**WHAT THE TASK ASKS**:
Would you retype the whole listing exactly, leaving its pictures out?

**RAW DATA**:
⁂

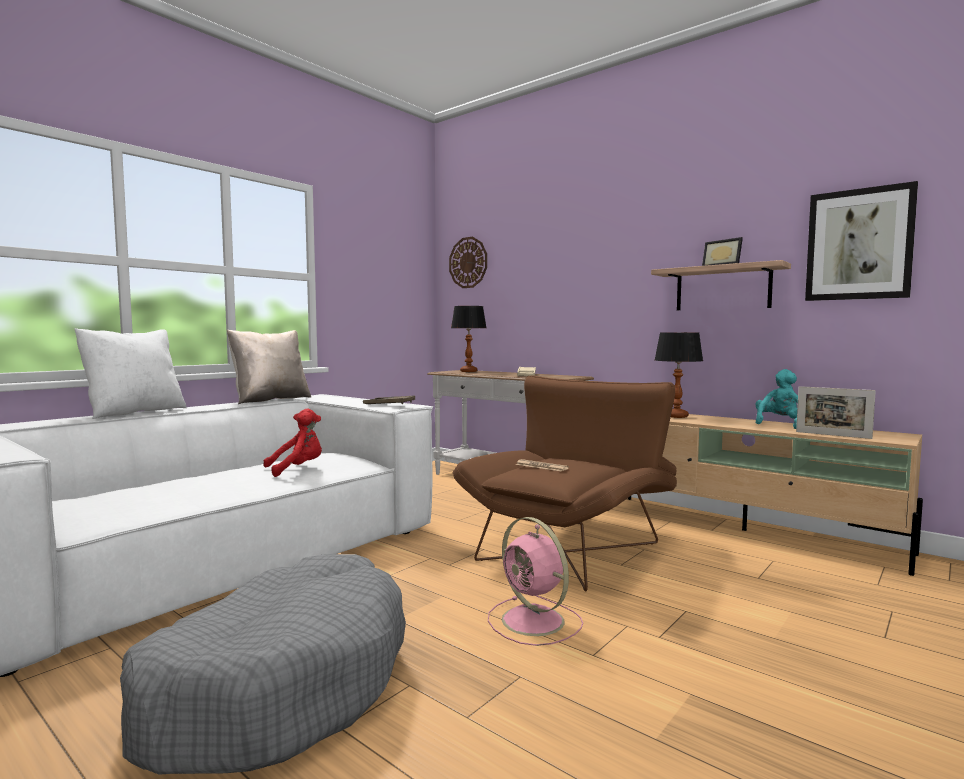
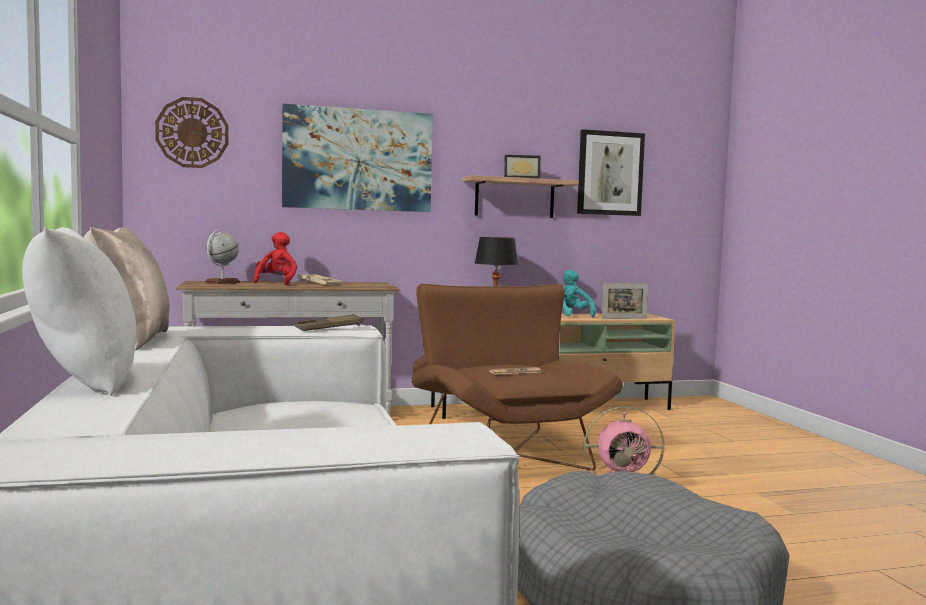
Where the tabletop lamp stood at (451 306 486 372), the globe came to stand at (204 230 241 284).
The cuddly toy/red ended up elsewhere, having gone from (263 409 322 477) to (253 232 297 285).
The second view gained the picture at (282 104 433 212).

⁂

**SOLUTION TO THIS PROBLEM**:
Where the tabletop lamp stood at (451 306 486 372), the globe came to stand at (204 230 241 284).
The cuddly toy/red ended up elsewhere, having gone from (263 409 322 477) to (253 232 297 285).
The second view gained the picture at (282 104 433 212).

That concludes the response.